In Tzolis v. Wolff, 10 N.Y.3d 100 (2008), the Court of Appeals held that LLC members may sue derivatively, even though the LLCL does not expressly authorize such actions. The court, after reviewing the development of the law authorizing derivative actions on behalf of trusts, corporations and limited partnerships, found that an LLC member had the right to bring a derivative action, stating that “to hold that there is no remedy when corporate fiduciaries use corporate assets to enrich themselves” was unacceptable.


In Gottlieb v. Northriver Trading Co., LLC, 58 A.D.3d 550 (1st Dept. 2009), a minority member of an LLC sued the LLC and the majority member for an accounting. Supreme Court dismissed the complaint, holding, among other things, that the LLCL did not give the plaintiff member the right to an accounting; the court refused to apply the cases cited by the member plaintiff, which addressed the right to an accounting in business entities other than LLCs.


The First Department reversed, holding that “members of a limited liability company may seek an equitable accounting under common law”, and rejecting any assertion that LLC members “are limited to statutory remedies with respect to potential fraud” as inconsistent with the reasoning of Tzolis.


Although the LLCL provides for the judicial dissolution of an LLC, unlike the BCL, which includes provisions authorizing the buyout of a complaining shareholder as a means of resolving a dissolution action brought by that shareholder, the LLCL does not contain any provision which authorizes a buyout as a means of avoiding dissolution.


Notwithstanding this absence of statutory authority, in Matter of the Dissolution of Superior Vending, LLC, 71 A.D.3d 1153 (2nd Dept. 2010), an action in which the members consented to the dissolution of their LLC, the Second Department approved Supreme Court’s order that one member buy out the other member’s ownership interests as “the most equitable method of liquidation.”


Also, in Matter of Gold (Cosmo Holdings, LLC) (Nassau County Index No. 6722/11), the court denied an LLC member’s application for judicial dissolution but ordered an appraisal proceeding for the buyout of that member’s ownership interest, holding that the member “has the common law right to an appraisal proceeding for the purpose of determining the fair market value of her membership interest in the limited liability company.”

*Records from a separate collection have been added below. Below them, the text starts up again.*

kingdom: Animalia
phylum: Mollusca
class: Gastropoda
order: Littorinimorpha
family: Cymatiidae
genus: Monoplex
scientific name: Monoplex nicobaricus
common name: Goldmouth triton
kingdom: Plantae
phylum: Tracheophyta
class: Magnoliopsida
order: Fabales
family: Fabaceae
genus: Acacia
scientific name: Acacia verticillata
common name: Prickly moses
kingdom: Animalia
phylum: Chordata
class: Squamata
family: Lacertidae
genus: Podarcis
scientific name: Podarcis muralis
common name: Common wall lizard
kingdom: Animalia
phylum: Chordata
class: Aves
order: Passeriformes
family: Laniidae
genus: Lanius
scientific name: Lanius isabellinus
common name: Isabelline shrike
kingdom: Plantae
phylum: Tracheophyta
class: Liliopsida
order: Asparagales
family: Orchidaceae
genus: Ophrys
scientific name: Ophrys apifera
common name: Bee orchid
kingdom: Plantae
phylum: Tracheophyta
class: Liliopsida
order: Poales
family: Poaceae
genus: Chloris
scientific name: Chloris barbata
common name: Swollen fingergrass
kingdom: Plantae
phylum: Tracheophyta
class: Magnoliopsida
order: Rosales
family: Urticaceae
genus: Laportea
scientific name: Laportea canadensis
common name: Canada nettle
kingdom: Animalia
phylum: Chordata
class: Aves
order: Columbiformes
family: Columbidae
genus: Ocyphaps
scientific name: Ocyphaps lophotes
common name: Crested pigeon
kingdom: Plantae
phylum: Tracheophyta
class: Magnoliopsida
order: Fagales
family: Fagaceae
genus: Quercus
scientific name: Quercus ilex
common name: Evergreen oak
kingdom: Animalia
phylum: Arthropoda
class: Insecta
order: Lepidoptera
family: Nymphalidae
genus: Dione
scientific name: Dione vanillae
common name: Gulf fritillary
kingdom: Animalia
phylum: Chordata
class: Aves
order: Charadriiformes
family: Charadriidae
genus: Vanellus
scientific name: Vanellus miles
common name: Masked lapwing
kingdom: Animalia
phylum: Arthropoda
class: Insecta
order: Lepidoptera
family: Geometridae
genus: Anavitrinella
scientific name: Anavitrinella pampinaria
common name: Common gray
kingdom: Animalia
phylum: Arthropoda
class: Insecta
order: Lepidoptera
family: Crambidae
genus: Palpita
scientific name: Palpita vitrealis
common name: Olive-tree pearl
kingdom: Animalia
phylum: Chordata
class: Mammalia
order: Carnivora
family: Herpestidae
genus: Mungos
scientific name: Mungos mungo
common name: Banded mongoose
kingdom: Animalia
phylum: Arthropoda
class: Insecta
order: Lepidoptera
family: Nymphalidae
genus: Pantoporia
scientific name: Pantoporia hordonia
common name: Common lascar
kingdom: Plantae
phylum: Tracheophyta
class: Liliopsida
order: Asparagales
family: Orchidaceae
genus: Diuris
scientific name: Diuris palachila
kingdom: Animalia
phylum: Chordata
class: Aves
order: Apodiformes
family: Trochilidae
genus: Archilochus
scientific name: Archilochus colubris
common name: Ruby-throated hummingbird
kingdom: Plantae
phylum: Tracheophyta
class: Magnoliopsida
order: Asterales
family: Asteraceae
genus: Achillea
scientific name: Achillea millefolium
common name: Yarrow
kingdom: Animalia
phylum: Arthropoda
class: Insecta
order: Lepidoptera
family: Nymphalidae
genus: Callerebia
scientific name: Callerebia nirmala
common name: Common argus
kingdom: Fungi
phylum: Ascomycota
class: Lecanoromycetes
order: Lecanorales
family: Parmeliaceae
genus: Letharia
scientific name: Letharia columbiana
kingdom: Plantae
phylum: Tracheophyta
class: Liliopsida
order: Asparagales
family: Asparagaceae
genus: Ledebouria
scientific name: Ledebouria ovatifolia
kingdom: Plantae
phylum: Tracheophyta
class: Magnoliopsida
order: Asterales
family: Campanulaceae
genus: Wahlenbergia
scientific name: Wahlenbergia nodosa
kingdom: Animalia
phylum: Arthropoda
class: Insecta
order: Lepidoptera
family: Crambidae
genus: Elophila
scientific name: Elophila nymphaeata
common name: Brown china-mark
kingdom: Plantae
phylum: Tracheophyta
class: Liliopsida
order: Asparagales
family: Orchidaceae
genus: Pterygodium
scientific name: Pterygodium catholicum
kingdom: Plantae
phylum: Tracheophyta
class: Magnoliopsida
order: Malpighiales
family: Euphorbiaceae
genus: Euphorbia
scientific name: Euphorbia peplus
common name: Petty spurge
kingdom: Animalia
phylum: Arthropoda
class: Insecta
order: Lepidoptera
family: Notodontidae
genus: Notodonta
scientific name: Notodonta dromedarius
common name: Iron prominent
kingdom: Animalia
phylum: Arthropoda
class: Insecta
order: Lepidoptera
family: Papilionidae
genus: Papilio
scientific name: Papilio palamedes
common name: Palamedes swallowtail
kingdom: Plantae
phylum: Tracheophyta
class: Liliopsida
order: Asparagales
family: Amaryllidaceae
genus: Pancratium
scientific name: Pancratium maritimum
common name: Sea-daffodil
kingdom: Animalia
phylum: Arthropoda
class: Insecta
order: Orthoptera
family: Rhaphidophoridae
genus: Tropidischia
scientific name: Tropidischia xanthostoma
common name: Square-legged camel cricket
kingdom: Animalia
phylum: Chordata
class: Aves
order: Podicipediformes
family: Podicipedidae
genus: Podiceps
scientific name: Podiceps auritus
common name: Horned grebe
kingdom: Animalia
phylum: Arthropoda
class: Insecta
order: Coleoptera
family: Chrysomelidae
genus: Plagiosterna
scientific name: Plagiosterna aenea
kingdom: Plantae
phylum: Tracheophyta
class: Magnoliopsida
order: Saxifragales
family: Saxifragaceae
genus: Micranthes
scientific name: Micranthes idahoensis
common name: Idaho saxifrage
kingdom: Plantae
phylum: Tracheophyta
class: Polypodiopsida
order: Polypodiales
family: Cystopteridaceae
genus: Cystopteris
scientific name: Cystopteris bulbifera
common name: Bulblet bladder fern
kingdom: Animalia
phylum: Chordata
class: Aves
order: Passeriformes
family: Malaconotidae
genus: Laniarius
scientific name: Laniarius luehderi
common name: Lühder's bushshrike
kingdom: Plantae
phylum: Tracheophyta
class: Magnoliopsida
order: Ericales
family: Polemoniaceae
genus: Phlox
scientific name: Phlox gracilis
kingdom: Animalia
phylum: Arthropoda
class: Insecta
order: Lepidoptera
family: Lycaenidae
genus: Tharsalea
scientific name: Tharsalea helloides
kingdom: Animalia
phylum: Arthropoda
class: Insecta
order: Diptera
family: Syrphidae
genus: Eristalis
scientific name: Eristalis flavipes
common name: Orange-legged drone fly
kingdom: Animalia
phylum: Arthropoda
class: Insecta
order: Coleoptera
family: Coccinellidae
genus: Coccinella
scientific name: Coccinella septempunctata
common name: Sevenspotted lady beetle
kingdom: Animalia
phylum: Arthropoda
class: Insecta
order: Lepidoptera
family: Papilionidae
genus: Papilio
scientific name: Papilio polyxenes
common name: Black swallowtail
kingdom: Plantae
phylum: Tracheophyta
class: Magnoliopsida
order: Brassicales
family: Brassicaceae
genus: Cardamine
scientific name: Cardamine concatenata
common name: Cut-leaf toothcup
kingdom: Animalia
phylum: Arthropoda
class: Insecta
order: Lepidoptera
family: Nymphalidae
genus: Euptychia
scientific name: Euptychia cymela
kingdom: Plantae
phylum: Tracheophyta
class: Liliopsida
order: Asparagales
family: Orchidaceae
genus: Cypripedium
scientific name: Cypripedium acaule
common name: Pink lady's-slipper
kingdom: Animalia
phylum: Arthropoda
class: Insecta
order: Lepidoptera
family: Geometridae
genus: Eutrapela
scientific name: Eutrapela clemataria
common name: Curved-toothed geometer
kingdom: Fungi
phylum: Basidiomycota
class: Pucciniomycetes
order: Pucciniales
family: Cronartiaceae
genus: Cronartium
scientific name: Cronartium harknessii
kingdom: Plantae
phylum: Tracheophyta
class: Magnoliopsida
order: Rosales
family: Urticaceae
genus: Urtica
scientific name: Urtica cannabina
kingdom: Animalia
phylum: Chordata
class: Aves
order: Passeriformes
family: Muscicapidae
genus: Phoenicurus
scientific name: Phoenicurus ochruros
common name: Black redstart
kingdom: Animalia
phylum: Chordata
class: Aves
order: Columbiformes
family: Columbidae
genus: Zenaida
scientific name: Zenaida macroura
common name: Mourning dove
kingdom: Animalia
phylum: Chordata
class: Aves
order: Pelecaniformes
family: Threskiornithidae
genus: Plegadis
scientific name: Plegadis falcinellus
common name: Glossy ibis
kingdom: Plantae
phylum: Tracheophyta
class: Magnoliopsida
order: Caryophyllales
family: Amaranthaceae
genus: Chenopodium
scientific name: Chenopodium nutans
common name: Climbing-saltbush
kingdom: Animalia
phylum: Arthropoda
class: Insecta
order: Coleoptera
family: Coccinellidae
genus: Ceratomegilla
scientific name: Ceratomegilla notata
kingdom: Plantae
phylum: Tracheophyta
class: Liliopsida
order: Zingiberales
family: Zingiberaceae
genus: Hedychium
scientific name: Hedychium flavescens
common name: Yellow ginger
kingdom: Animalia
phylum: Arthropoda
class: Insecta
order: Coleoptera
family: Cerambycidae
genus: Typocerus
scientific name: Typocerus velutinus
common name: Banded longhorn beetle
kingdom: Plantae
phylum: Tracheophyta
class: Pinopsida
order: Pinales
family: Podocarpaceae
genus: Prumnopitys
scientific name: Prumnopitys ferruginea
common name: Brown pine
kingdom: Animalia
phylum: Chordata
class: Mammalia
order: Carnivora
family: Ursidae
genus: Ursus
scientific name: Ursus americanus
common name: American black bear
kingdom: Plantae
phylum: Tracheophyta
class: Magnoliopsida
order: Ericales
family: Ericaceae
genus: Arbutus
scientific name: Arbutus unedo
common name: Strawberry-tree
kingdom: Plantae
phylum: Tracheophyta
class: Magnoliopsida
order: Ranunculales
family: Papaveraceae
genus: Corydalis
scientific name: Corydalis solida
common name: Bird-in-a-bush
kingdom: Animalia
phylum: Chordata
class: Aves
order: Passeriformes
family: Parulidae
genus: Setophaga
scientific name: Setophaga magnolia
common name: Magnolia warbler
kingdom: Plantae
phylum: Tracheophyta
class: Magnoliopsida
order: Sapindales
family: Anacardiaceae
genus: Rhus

As authority for this proposition, the court cited Appleton Acquisition, LLC v. National Housing Partnership, 10 N.Y.3d 250, 256 (2008), a case in which the Court of Appeals addressed a limited partner’s remedies under the New York Revised Limited Partnership Law.


Each of the decisions discussed above is worthy of analysis, but the takeaway for practitioners is that the courts will likely continue to follow the Court of Appeals’ lead in Tzolis and look, where appropriate, to the New York law on corporations and partnerships for guidance in the development of remedies for LLC members.